The title is a brilliant comment by Fawaz Gerges, a professor of Middle Eastern politics and international relations at the London School of Economics.

Egypt deserves a change - as well as so many other countries in the Middle East. The only real democracies anywhere in the Middle East are Israel, Turkey and Iraq. And the latter two are still very flawed democracies, for different reasons.

Unlike in Syria or Iran, the problem isn't so much that the leadership in Egypt is necessarily malevolent. When I was in the Captain's career course (a military school I had to complete), we had a few Egyptian officers with us (it's normal to have a few international officers in each class). One of them works in the Egyptian equivalent of the Secret Service and worked in Mubarak's security detail. He knew the man personally and would talk about him. Mubarak was a protege of Anwar Sadat, the father of modern Egypt, and the first to make peace with Israel. Mubarak has also been very supportive of the Middle East peace process, not to mention a strong ally of the United States.

That said, he needs to go. Not just Mubarak himself (who is now 82), but his entire government. His party. The whole system. It has simply been in place too long, and very subject to systemic corruption, no matter how culpable Mubarak is personally.

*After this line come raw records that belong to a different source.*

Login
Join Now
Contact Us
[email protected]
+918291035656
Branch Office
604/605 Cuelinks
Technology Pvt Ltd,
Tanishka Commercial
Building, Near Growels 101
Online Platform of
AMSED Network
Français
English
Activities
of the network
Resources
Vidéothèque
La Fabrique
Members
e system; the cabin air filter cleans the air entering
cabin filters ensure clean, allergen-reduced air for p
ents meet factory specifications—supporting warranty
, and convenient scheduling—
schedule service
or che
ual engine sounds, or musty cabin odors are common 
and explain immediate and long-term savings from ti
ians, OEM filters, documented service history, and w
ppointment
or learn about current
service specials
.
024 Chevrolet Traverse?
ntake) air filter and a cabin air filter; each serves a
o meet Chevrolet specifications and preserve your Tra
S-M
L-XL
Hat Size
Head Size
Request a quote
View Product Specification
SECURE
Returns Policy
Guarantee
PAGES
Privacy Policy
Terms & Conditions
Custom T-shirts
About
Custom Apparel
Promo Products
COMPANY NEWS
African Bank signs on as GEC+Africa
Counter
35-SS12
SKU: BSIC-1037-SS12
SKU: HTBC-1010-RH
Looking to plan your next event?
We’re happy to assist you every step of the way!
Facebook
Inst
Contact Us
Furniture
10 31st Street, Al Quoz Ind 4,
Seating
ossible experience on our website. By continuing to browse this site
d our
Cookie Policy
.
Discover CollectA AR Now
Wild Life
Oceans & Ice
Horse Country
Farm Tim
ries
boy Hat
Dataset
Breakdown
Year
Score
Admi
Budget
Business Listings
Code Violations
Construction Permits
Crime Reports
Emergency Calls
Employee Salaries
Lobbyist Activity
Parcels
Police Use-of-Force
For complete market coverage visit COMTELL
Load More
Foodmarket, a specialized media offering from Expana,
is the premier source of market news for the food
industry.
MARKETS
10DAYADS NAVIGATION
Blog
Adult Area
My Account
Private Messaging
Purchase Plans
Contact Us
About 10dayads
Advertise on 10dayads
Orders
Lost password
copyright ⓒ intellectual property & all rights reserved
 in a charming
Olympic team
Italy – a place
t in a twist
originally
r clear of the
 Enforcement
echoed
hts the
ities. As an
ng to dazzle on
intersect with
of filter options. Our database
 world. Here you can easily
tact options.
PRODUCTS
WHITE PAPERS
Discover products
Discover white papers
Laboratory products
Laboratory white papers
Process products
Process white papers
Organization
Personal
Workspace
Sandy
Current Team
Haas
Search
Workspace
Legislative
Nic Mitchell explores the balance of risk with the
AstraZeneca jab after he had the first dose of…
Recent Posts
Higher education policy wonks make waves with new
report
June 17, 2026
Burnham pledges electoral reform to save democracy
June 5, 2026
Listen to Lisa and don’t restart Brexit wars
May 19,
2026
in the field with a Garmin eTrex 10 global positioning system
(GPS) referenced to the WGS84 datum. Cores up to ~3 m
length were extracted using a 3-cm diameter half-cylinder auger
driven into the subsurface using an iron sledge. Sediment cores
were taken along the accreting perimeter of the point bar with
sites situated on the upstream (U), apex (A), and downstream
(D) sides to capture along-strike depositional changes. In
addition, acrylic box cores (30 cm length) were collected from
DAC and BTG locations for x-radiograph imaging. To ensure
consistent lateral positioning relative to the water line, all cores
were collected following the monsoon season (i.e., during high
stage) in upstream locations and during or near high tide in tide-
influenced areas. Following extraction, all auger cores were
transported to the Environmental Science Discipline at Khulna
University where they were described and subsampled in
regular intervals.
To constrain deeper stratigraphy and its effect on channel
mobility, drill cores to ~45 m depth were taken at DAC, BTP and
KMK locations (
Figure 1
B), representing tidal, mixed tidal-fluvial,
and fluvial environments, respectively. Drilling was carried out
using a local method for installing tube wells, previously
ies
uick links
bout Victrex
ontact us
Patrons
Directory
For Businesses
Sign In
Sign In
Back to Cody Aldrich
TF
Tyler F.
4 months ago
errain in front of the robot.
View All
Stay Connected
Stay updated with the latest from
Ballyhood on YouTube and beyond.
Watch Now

Not that any of this will drastically improve the situation in Egypt. The main problem is that it simply has too many people. The population of this arid country is 80 million. Compare that with an arid US state like New Mexico (with one-third the area), which has only 2 million living in it. And that is a real problem. The Nile was quite fertile when there were less than a million people living there, farming on its banks, waiting for it to flood twice a year. The equation is very different at 80 million, and its very hard to escape poverty in that situation, no matter how democratic your government is. For Egypt to pull itself out of third-world status and become a great power again it would take a severe cultural change and realignment of its education system. Everything else would follow after that. A new President would be helpful, but he can't do it all alone.